From: Kuniyuki Iwashima <kuniyu@google.com>
To: Alexei Starovoitov <ast@kernel.org>,
Andrii Nakryiko <andrii@kernel.org>,
Daniel Borkmann <daniel@iogearbox.net>,
Martin KaFai Lau <martin.lau@linux.dev>
Cc: John Fastabend <john.fastabend@gmail.com>,
Stanislav Fomichev <sdf@fomichev.me>,
Johannes Weiner <hannes@cmpxchg.org>,
Michal Hocko <mhocko@kernel.org>,
Roman Gushchin <roman.gushchin@linux.dev>,
Shakeel Butt <shakeel.butt@linux.dev>,
"David S. Miller" <davem@davemloft.net>,
Eric Dumazet <edumazet@google.com>,
Jakub Kicinski <kuba@kernel.org>,
Paolo Abeni <pabeni@redhat.com>,
Neal Cardwell <ncardwell@google.com>,
Willem de Bruijn <willemb@google.com>,
Mina Almasry <almasrymina@google.com>,
Kuniyuki Iwashima <kuniyu@google.com>,
Kuniyuki Iwashima <kuni1840@gmail.com>,
bpf@vger.kernel.org, netdev@vger.kernel.org
Subject: [PATCH v2 bpf-next/net 1/8] tcp: Save lock_sock() for memcg in inet_csk_accept().
Date: Mon, 25 Aug 2025 20:41:24 +0000 [thread overview]
Message-ID: <20250825204158.2414402-2-kuniyu@google.com> (raw)
In-Reply-To: <20250825204158.2414402-1-kuniyu@google.com>
If memcg is enabled, accept() acquires lock_sock() twice for each new
TCP/MPTCP socket in inet_csk_accept() and __inet_accept().
Let's move memcg operations from inet_csk_accept() to __inet_accept().

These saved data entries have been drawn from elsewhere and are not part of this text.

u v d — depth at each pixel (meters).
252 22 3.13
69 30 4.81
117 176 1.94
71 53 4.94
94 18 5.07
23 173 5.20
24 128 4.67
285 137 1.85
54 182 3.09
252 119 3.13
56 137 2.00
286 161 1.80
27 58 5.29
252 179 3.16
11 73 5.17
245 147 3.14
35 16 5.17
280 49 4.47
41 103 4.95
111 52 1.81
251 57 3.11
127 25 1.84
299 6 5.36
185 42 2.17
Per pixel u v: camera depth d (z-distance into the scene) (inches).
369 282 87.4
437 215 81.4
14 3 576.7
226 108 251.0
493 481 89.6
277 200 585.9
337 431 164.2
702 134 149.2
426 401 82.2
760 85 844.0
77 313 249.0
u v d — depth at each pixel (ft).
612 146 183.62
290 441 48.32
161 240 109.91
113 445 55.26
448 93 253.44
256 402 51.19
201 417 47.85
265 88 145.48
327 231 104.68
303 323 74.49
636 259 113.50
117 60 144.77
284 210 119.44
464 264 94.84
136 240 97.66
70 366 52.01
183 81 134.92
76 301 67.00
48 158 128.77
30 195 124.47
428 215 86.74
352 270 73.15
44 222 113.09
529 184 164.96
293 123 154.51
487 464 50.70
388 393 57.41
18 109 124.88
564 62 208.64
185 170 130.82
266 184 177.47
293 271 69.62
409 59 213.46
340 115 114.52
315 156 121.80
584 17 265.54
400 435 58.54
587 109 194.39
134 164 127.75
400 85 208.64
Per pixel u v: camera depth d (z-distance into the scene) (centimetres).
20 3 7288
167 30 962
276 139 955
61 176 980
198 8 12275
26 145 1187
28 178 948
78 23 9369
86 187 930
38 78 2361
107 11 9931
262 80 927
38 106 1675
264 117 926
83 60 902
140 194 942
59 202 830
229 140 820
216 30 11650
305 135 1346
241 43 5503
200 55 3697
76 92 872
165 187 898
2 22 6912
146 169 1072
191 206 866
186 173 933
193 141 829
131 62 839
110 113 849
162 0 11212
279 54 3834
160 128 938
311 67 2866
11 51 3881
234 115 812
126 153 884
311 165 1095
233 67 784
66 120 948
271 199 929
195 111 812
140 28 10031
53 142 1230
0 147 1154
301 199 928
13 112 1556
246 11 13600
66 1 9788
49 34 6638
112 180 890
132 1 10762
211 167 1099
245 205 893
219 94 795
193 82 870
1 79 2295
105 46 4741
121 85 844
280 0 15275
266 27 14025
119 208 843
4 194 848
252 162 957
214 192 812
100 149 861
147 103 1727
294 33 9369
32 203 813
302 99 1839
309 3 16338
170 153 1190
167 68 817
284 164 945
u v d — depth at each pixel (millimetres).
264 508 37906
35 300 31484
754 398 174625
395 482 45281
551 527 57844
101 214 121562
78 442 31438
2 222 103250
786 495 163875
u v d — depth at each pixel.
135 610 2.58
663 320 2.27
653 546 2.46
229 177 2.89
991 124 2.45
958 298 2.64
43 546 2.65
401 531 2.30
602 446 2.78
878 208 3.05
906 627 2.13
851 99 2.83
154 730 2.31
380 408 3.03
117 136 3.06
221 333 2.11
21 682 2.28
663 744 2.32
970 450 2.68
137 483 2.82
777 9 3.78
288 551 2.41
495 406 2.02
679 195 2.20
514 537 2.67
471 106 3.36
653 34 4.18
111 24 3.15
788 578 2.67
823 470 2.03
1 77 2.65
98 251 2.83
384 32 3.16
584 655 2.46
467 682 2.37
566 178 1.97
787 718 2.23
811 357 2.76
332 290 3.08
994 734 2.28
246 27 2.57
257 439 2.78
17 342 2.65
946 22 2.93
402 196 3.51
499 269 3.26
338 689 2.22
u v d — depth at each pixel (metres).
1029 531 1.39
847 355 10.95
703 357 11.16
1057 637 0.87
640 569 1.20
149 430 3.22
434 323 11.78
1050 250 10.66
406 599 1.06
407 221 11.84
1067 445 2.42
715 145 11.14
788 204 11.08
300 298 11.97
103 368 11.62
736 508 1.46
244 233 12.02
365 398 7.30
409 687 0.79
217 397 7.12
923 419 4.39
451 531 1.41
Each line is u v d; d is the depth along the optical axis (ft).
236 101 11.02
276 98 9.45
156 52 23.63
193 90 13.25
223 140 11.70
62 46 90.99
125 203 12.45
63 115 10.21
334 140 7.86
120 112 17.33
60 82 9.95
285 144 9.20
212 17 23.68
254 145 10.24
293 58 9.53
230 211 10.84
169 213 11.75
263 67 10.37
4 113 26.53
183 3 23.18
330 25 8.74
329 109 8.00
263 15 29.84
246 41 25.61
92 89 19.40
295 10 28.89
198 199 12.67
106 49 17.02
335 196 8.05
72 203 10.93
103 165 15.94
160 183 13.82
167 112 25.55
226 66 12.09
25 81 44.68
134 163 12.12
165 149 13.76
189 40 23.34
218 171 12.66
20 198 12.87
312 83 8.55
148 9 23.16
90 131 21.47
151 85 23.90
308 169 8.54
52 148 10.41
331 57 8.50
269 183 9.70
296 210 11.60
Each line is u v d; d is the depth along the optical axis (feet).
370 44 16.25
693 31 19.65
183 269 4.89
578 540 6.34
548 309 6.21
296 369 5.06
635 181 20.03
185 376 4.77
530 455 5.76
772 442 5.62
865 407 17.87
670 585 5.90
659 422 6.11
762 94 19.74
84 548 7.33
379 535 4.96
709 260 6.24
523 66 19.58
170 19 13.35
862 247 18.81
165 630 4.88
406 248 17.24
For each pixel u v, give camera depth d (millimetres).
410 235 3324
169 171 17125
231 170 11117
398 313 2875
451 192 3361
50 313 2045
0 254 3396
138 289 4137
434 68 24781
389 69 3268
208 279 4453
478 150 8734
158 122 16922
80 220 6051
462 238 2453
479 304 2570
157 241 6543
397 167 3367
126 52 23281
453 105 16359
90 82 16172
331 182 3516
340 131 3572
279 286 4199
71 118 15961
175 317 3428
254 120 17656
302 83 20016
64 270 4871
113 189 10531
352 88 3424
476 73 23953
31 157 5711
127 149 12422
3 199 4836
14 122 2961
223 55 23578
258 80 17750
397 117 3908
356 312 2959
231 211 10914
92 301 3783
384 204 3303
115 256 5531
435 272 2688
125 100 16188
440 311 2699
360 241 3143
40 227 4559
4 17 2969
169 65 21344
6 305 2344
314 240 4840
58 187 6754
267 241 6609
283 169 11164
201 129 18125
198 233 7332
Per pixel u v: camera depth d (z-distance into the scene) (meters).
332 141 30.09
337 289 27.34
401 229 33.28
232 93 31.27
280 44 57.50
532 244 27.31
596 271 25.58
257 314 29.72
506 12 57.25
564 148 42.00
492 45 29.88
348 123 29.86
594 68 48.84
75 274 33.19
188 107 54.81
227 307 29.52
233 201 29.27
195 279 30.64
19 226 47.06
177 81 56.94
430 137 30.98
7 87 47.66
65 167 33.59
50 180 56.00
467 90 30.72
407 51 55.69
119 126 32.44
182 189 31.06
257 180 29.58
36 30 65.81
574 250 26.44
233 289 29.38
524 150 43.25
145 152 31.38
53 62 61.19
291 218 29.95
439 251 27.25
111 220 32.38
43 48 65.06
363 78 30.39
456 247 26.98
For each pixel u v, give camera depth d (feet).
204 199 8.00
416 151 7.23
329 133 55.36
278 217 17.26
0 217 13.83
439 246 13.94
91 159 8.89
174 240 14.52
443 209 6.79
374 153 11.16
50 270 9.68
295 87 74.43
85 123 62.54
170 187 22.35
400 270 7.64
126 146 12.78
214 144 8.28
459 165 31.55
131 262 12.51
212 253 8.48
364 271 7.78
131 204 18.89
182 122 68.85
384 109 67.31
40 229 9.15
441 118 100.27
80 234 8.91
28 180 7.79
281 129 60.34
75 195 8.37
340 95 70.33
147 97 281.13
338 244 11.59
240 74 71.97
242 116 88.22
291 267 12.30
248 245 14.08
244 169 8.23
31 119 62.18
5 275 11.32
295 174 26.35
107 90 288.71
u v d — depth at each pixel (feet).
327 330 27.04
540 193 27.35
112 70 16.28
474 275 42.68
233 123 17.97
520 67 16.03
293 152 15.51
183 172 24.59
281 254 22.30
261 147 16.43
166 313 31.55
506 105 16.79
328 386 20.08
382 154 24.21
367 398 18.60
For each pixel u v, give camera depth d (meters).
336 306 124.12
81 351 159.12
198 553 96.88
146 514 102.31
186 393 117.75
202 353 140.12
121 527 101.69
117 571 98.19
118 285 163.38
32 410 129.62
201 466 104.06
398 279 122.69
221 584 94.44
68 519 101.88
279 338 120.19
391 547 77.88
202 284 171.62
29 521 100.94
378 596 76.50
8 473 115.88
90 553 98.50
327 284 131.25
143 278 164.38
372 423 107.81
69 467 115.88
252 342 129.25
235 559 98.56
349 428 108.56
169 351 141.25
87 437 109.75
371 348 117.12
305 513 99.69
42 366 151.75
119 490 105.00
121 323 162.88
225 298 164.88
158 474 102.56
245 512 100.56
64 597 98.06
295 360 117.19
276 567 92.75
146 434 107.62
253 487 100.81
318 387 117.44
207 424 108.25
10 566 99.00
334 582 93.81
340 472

This makes easier to add a BPF hook that covers sk_prot.memory_allocated
users (TCP, MPTCP, SCTP) in a single place.
Two notes:
1)
SCTP somehow allocates a new socket by sk_alloc() in sk->sk_prot->accept()
and clones fields manually, instead of using sk_clone_lock().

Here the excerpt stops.